В то воскресенье я решила поехать следом.
Я села в тот же семнадцатый, через три сиденья позади, в капюшоне, чувствуя себя дурой. Он не оборачивался. Он сидел у окна, поставив оба букета себе на колени, и держал их обеими руками, как держат кота, который может спрыгнуть. Руки у деда я знаю наизусть: широкие, в коричневых пятнах, ноготь на большом пальце левой руки чёрный уже лет двадцать, с завода. Этими руками он мне собирал велосипед. Этими руками он выносил бабушкин гроб, и я помню, как побелели костяшки.

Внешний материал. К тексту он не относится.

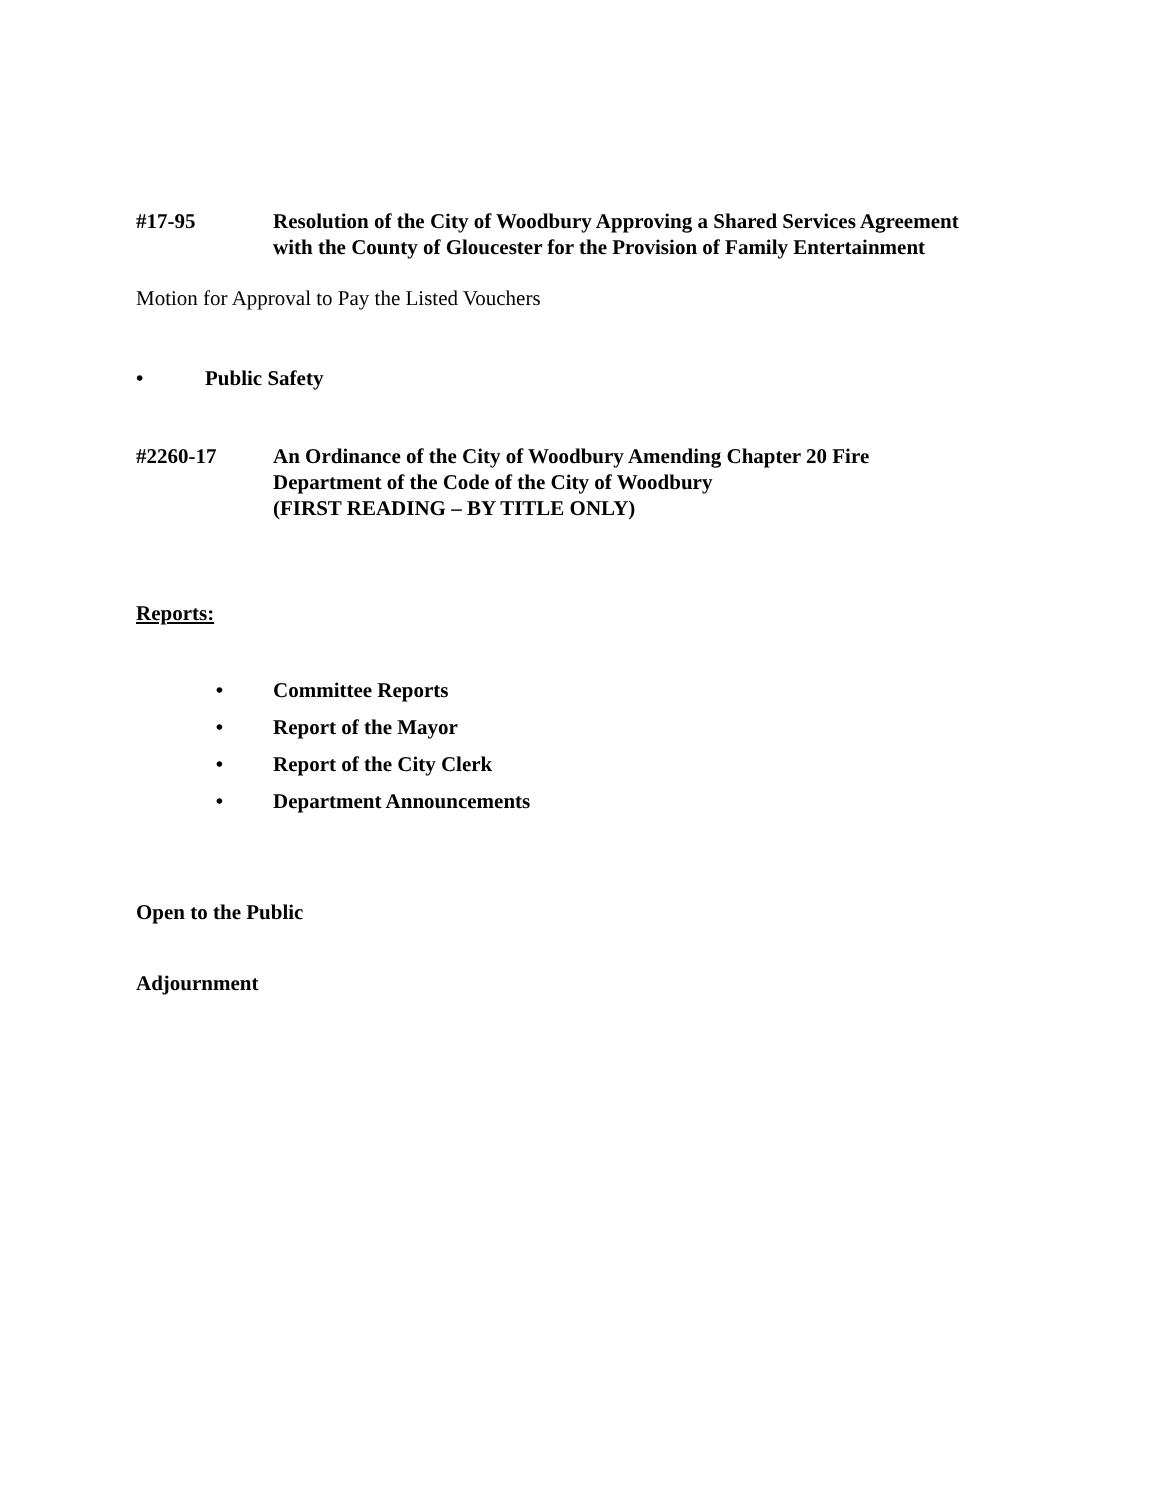#17-95 Resolution of the City of Woodbury Approving a Shared Services Agreement with the County of Gloucester for the Provision of Family Entertainment
Motion for Approval to Pay the Listed Vouchers
• Public Safety
#2260-17 An Ordinance of the City of Woodbury Amending Chapter 20 Fire Department of the Code of the City of Woodbury
(FIRST READING – BY TITLE ONLY)
Reports:
• Committee Reports
• Report of the Mayor
• Report of the City Clerk
• Department Announcements
Open to the Public
Adjournment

Автобус тряхнуло на переезде, и один букет съехал. Дед поймал его на лету. Не глядя.
На кладбище он пошёл по главной аллее, медленно, отдыхая через каждые двадцать шагов, делая вид, что рассматривает оградки. Я шла сзади, прячась за деревьями, и ненавидела себя.
К бабушке он свернул, как всегда, направо. Постоял. Смёл ладонью прошлогодние листья с плиты. Что-то сказал, я не слышала, только видела, как шевельнулась спина. Положил один букет. Красные гвоздики на сером граните, пять штук.

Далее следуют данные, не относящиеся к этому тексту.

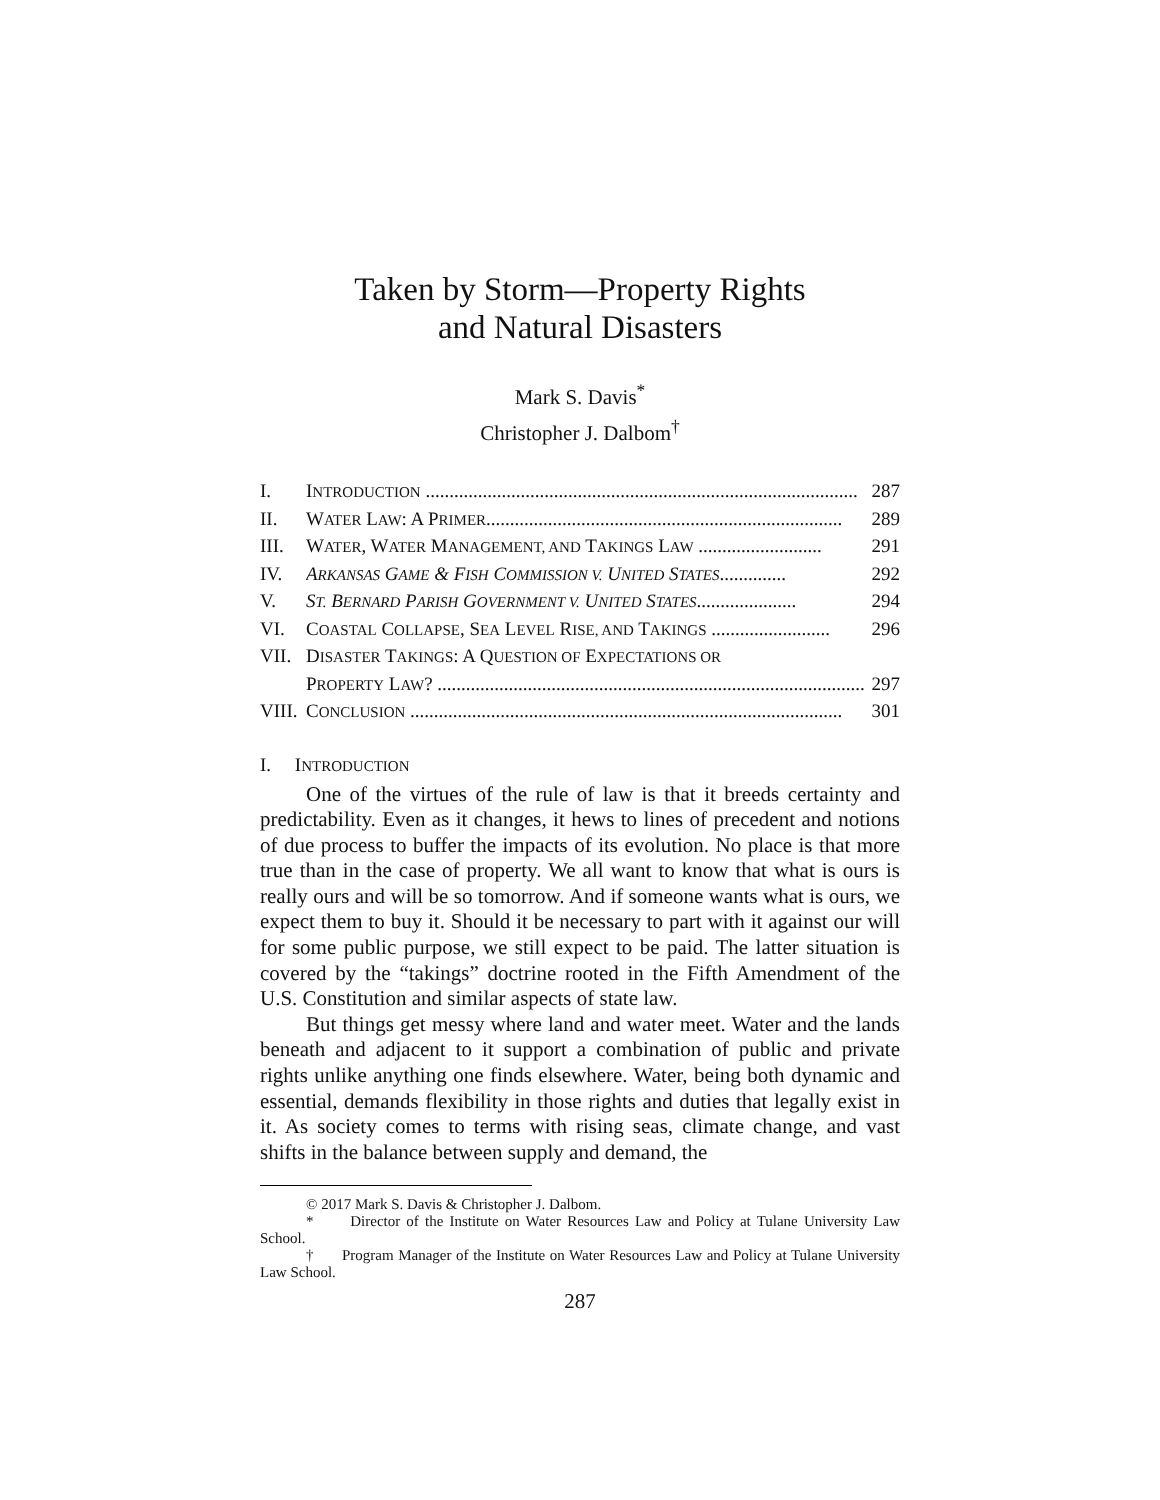Taken by Storm—Property Rights
and Natural Disasters
Mark S. Davis<sup>*</sup>
Christopher J. Dalbom<sup>†</sup>
I. INTRODUCTION ........................................................................................... 287
II. WATER LAW: A PRIMER........................................................................... 289
III. WATER, WATER MANAGEMENT, AND TAKINGS LAW .......................... 291
IV. ARKANSAS GAME & FISH COMMISSION V. UNITED STATES.............. 292
V. ST. BERNARD PARISH GOVERNMENT V. UNITED STATES..................... 294
VI. COASTAL COLLAPSE, SEA LEVEL RISE, AND TAKINGS ......................... 296
VII. DISASTER TAKINGS: A QUESTION OF EXPECTATIONS OR
PROPERTY LAW? .......................................................................................... 297
VIII. CONCLUSION ........................................................................................... 301
I. INTRODUCTION
One of the virtues of the rule of law is that it breeds certainty and predictability. Even as it changes, it hews to lines of precedent and notions of due process to buffer the impacts of its evolution. No place is that more true than in the case of property. We all want to know that what is ours is really ours and will be so tomorrow. And if someone wants what is ours, we expect them to buy it. Should it be necessary to part with it against our will for some public purpose, we still expect to be paid. The latter situation is covered by the “takings” doctrine rooted in the Fifth Amendment of the U.S. Constitution and similar aspects of state law.
But things get messy where land and water meet. Water and the lands beneath and adjacent to it support a combination of public and private rights unlike anything one finds elsewhere. Water, being both dynamic and essential, demands flexibility in those rights and duties that legally exist in it. As society comes to terms with rising seas, climate change, and vast shifts in the balance between supply and demand, the
© 2017 Mark S. Davis & Christopher J. Dalbom.
* Director of the Institute on Water Resources Law and Policy at Tulane University Law School.
† Program Manager of the Institute on Water Resources Law and Policy at Tulane University Law School.
287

А потом развернулся и пошёл дальше.
Не к соседней могиле. Не через оградку. Он пошёл вглубь, в старую часть, туда, где земля проседает, кресты железные, крашеные серебрянкой, и берёзы стоят так густо, что днём темно. Он шёл минут семь. С больным коленом. Каждое воскресенье, шестьдесят лет.

Он остановился у маленькой плиты, вросшей в землю по нижний край. Совсем простой. Положил второй букет, снял кепку и стоял.

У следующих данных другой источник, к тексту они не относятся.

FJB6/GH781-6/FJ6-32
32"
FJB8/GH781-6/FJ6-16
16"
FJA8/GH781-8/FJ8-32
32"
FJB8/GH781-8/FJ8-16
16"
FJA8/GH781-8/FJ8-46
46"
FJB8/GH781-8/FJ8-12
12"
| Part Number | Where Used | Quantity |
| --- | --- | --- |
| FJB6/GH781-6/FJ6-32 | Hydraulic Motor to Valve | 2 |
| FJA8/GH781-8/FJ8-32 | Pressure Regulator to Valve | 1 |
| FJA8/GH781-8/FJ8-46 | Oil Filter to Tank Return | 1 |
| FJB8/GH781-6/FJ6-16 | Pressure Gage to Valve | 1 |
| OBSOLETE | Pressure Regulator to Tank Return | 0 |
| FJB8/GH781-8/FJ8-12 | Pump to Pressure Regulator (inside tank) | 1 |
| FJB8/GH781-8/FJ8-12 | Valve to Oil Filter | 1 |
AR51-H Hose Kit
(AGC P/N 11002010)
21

Я подошла ближе, когда он уже отвернулся, и прочитала.
«Ковалёва Таисия Марковна. 1945 — 1966».
Двадцать один год. И фамилия чужая. Не наша.
Я стояла и смотрела на эту плиту, и у меня в голове было пусто, как в ведре.
— Ну иди сюда, — сказал дед, не оборачиваясь. — Чего мокнешь.
Он знал, что я иду. Он, оказывается, знал ещё с остановки.
Мы сели на лавочку у соседней ограды, чужую, синюю, шаткую. Дед долго молчал и тёр колено.
— Тася, — сказал он наконец. — Через два двора от нас жила. Старше меня на шесть лет.
— Дед, кто она тебе?
— Никто, — сказал он. — В том и дело, Марин. Никто.
И рассказал.
Зима шестьдесят четвёртого. Ему пятнадцать, и он с пацанами полез на затон проверять лёд, потому что пацанам всегда надо проверить лёд. Проверяли по очереди, разбегом. Под ним и хрустнуло. Он говорит, страшно не было, было обидно: только куртку новую справили.
— Ты когда под лёд уходишь, ты вверх смотришь, — сказал дед. — А там сверху свет такой, зелёный. И его много. И он не твой.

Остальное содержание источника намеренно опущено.